I know from talking to some of your patients and staff that the current, in-house conservative treatment protocol for your mechanical spine pain patients is some combination of medication, injections and/or physical therapy.  All of these are crucial and should remain in place, but the absence of chiropractic as part of this treatment protocol will always yield less than optimal clinical results when dealing with a particular set of musculoskeletal conditions and diagnoses.

This isn’t an occurrence that is unique to the VA though; the national average for utilization of chiropractic care is about 7% of the population.  However, my opinion is that the VA may be much lower than that, most likely less than 1%.  My rationale for this is that the patients of the VA are a particularly specialized cohort, in that for them to utilize their veteran benefits and limit out of pocket costs, their first stop for treatment will most likely always be the VA.  A private citizen with private insurance has the ability to shop around, do their own research, and still utilize their medical benefits whereas a veteran with VA benefits needs to go to the VA or experience out of pocket costs.  Due to this, if there is no chiropractic option at the VA, then there will be little to no chiropractic treatment for patients of the VA.  However, there is the CHOICE program, which will refer patients to specialists outside the VA for treatment at the recommendations of the VA’s clinical staff.  Our office is a member of that.  We’ve been practicing in the same location for thirty years, we’ve been voted Delaware’s best chiropractor by the News Journal for the past three years in a row, and we’ve seen clinical success rates between 80-90% for our patient base.  However, since being part of the CHOICE program, we’ve only seen four VA patients and one of them was already coming to us prior to us officially being a CHOICE option.

This isn’t strictly a professional mission for me; it’s a personal one.  In March of this year, one of my childhood friends overdosed and died from opiates.  His story is almost clichéd at this point.  Upper middle class teenager finds an unused bottle of percocets in a friend’s parent’s bathroom and decides to try one, fast forward fifteen years of battling addiction, switching to heroin, and game over.  After that, I decided to use whatever tools I had at my disposal to try and prevent it from happening to someone else, and for me, that tool is chiropractic.  We created a non-profit that had two main goals; the first is to offer affordable chiropractic care to anyone, regardless of insurance or financial ability, and the second was to educate people and organizations about how chiropractic can and should be used as a first round option for treatment of certain conditions.  With proper utilization of chiropractic, the need to prescribe opioids will be reduced.

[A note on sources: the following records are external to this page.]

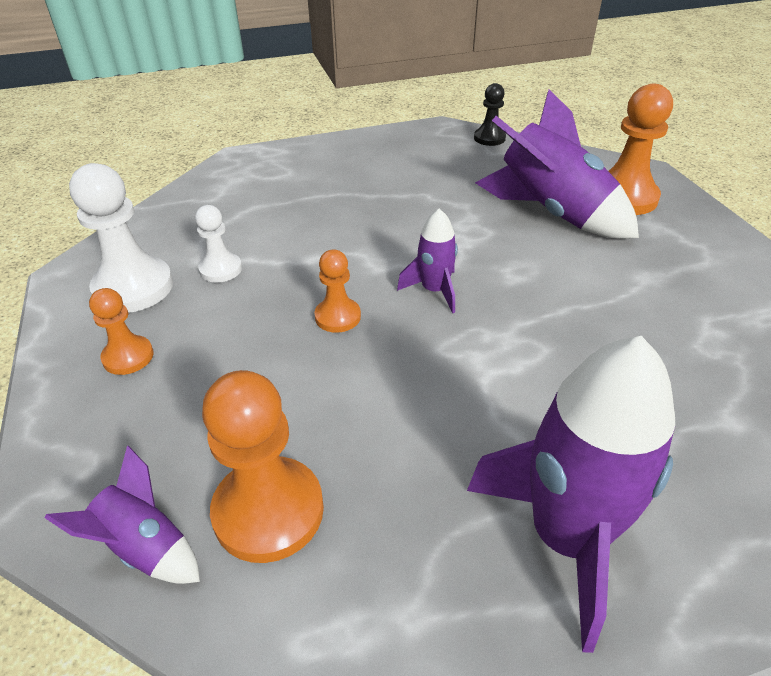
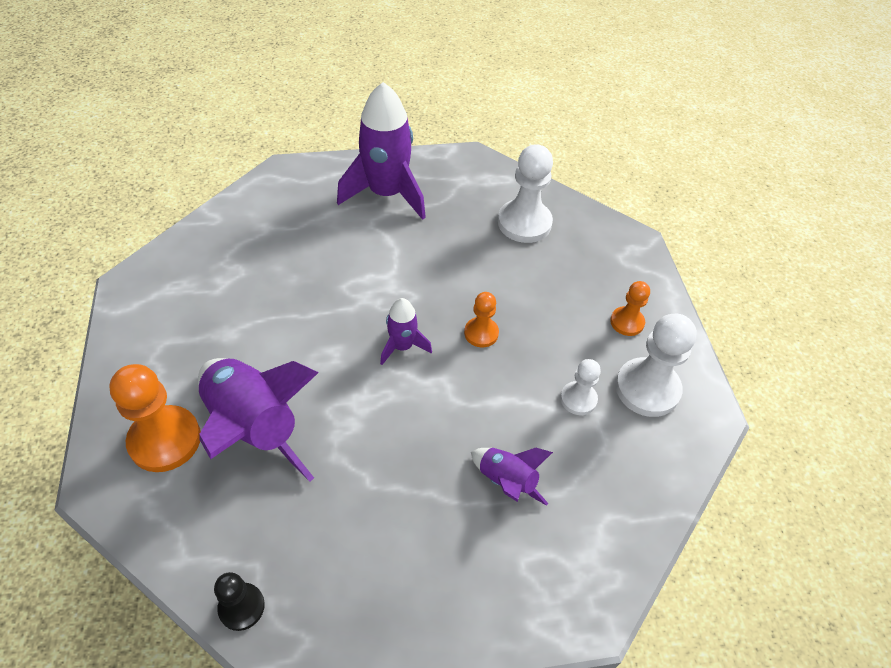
camera: 175 degrees left, 10 degrees up
(145, 546) = (581, 218): purple rocket -> purple rocket (506, 481)
(268, 511) = (524, 223): orange pawn -> white pawn

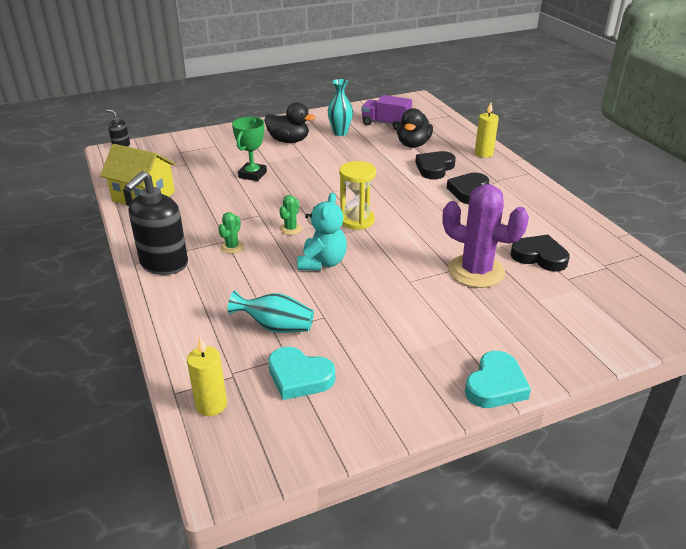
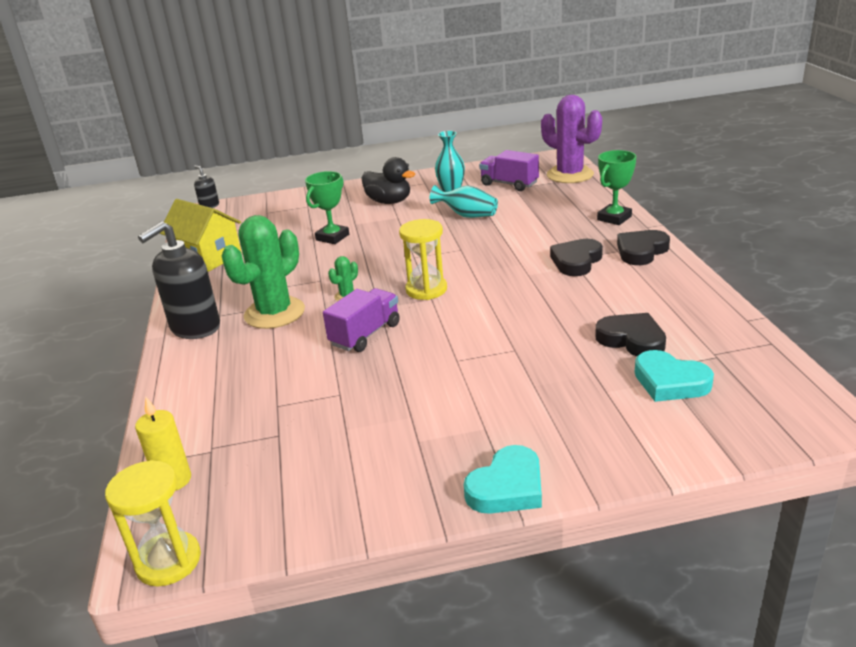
camera: 15 degrees right, 5 degrees down
(232, 247) = (274, 313): green cactus -> green cactus, size x2.32
(241, 477) = (168, 561): none -> yellow hourglass
(276, 327) = (281, 401): turquoise vase -> turquoise vase (467, 215)
(299, 377) = (281, 458): turquoise heart -> turquoise heart (670, 382)
(322, 263) = (365, 334): turquoise teddy bear -> purple truck
(413, 144) = (532, 207): black duck -> none
(434, 168) = (545, 234): black heart -> black heart (641, 251)
(476, 271) = (543, 353): purple cactus -> purple cactus (570, 175)
(483, 153) = (614, 218): yellow candle -> green trophy

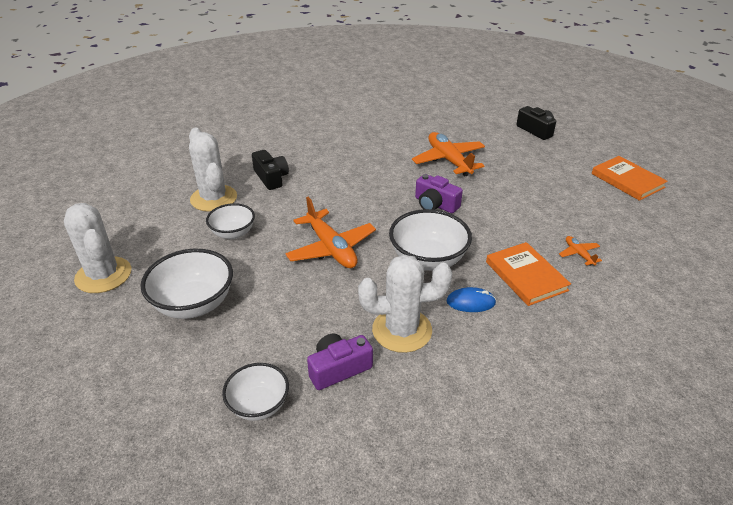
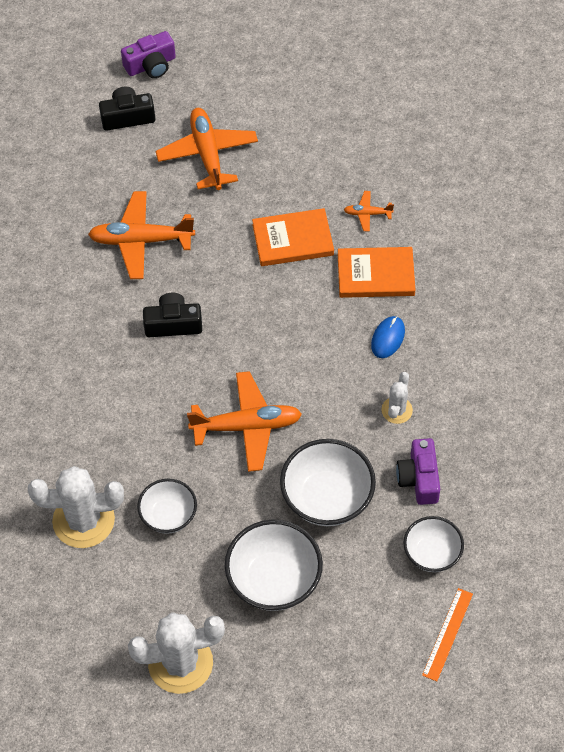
camera: 65 degrees left, 20 degrees up
(167, 448) = (447, 634): none -> orange ruler
(271, 178) = (71, 444): black camera -> black camera (173, 324)
(402, 330) = (397, 410): white cactus -> white cactus, size x0.52
(428, 260) = (311, 345): white bowl -> white bowl (327, 498)
(435, 204) = (222, 296): purple camera -> purple camera (151, 65)
(544, 166) = (207, 154): none -> orange plane
(627, 180) = (276, 96): orange book -> orange book (293, 240)

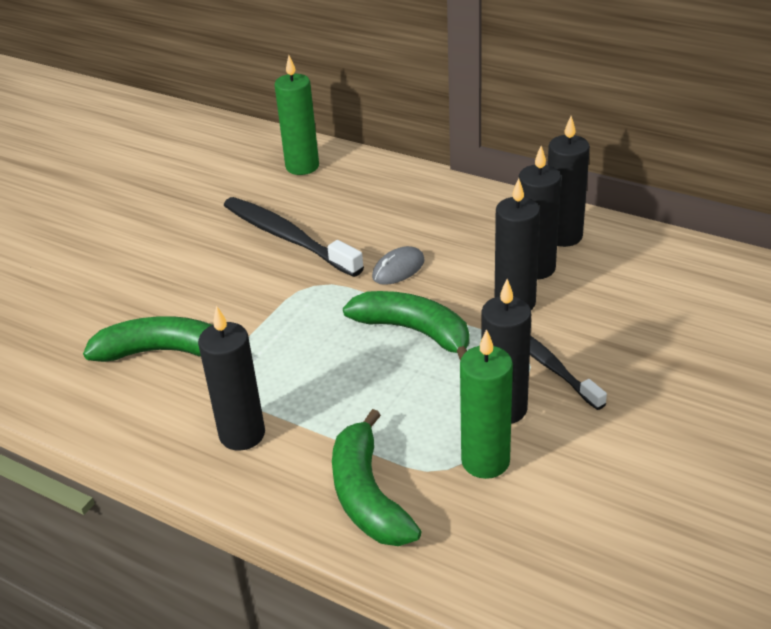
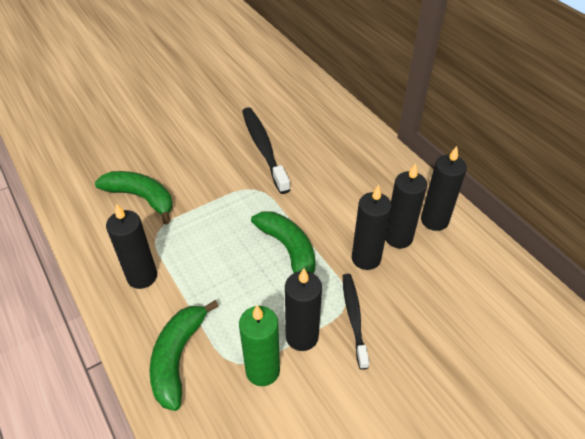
camera: 25 degrees right, 10 degrees up
(302, 166) = (307, 100): green candle -> none
(398, 269) = (312, 199): grey mouse -> none

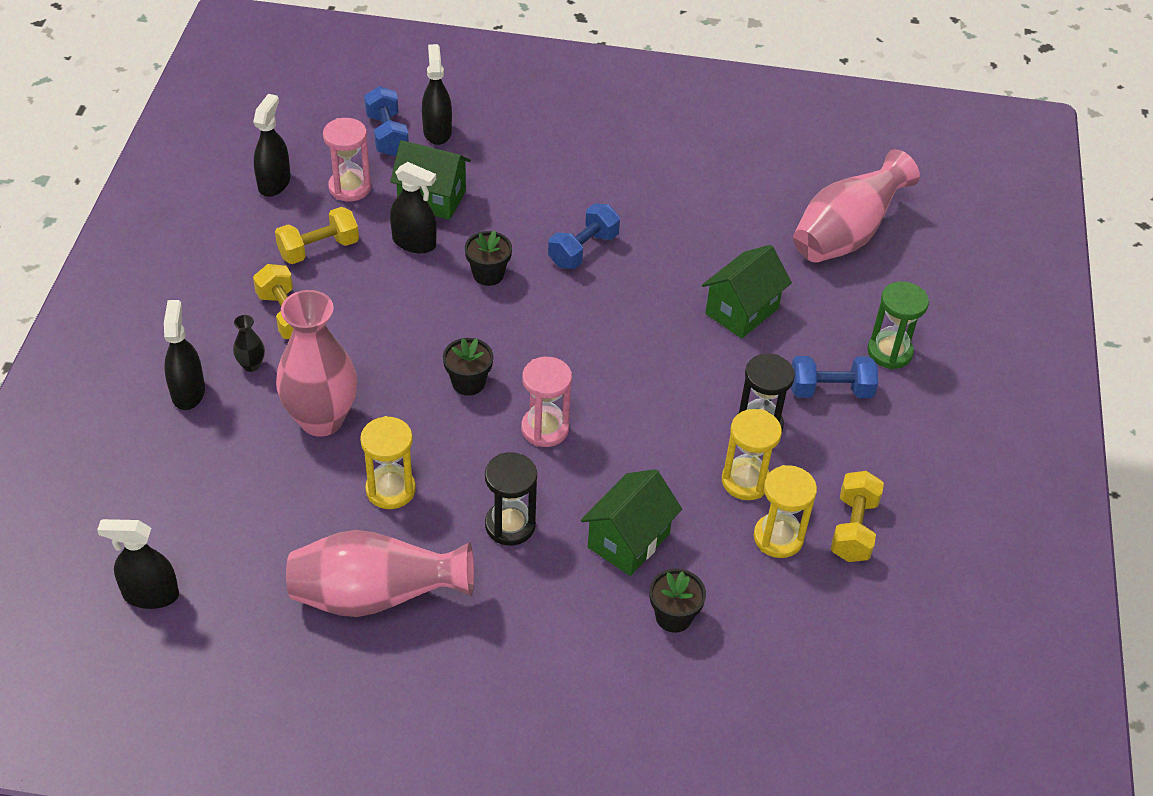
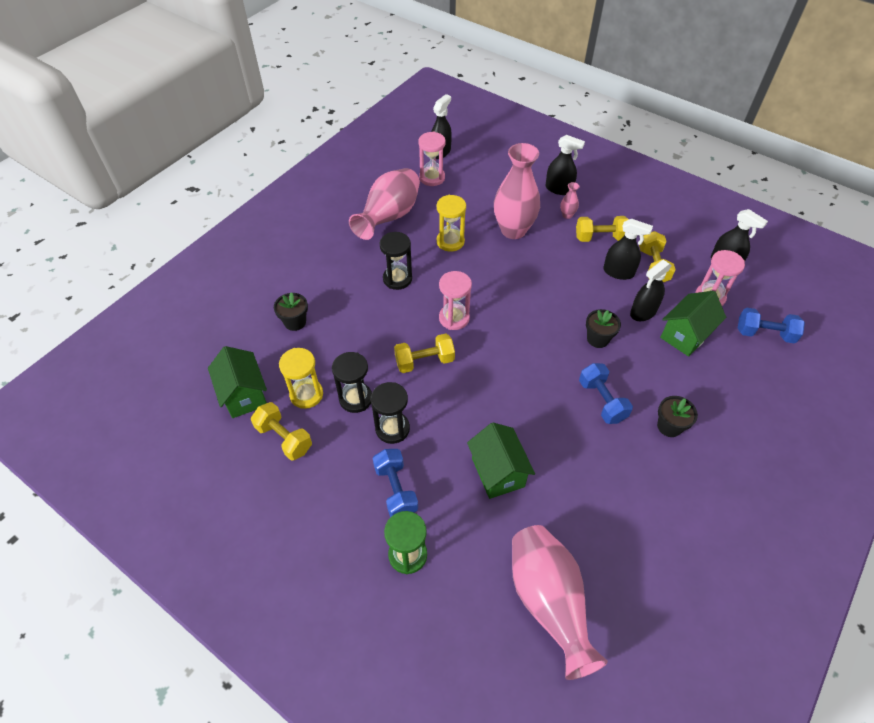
camera: 120 degrees right, 5 degrees up
(236, 578) = (432, 178): none -> pink hourglass
(251, 365) = (567, 215): black vase -> pink vase
(437, 132) = (762, 363): black spray bottle -> black spray bottle (618, 272)
(468, 383) = (508, 297): black flower pot -> black flower pot (669, 426)
(628, 540) = (354, 323): green house -> green house (244, 395)
(638, 433) = (424, 361): none -> yellow dumbbell
(745, 481) = (355, 399): yellow hourglass -> black hourglass
(830, 390) = (396, 489): blue dumbbell -> blue dumbbell turned 45 degrees counterclockwise

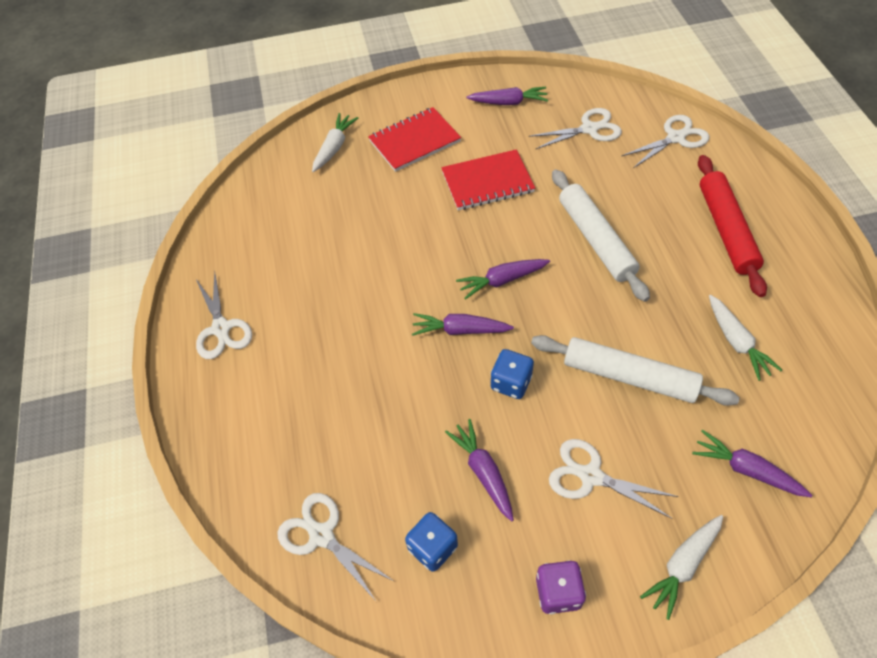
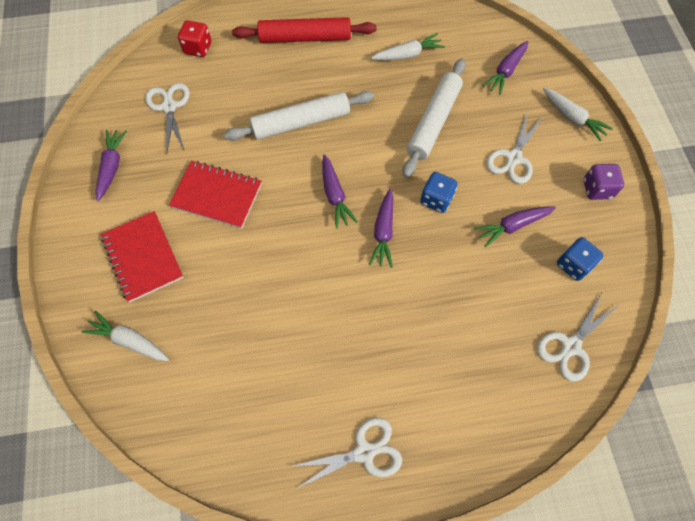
camera: 90 degrees left, 10 degrees up
(487, 182) = (217, 196): red notebook -> red notebook turned 60 degrees counterclockwise
(676, 138) = (198, 48): white scissors -> red dice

I wanted to send this letter to start a dialogue with your office.  If there’s even a ten percent chance that what I’m saying is true, and that there is a potentially underutilized, effective, safe and affordable pain treatment out there that can reduce the use of opioids, then you need to pursue it as an absolute certainty and investigate it’s application as much as possible.  I would feel privileged to help make that happen, and to help the VA avoid any more headlines like the one I read last weekend.

 

Regards,

 

Dr. Travis McKay

President | Hands For Life – Omega Dr.

54 Omega Dr., Suite F

Newark, DE 19713

(302) 368-1300 | www.handsforlifeomega.org

info@handsforlifeomega.org

 

References:

  1. Schneider M, Haas M, Glick R, Stevans J, Landsittel D. A comparison of spinal manipulation methods and usual medical care for acute and sub acute low back pain: a randomized clinical trial. Spine. 2014 Nov 21;[Epub ahead of print].
  2. Sarnat R, et al. Clinical utilization and cost outcomes from an integrative medicine independent physician association: an additional 3 year update. J Manip Physiol Ther. 30(4);263-269.
  3. Deyo RA, Von Korff M, Durkhoop D. Opioids For Low Back Pain. BMJ. 2015;350:g6380.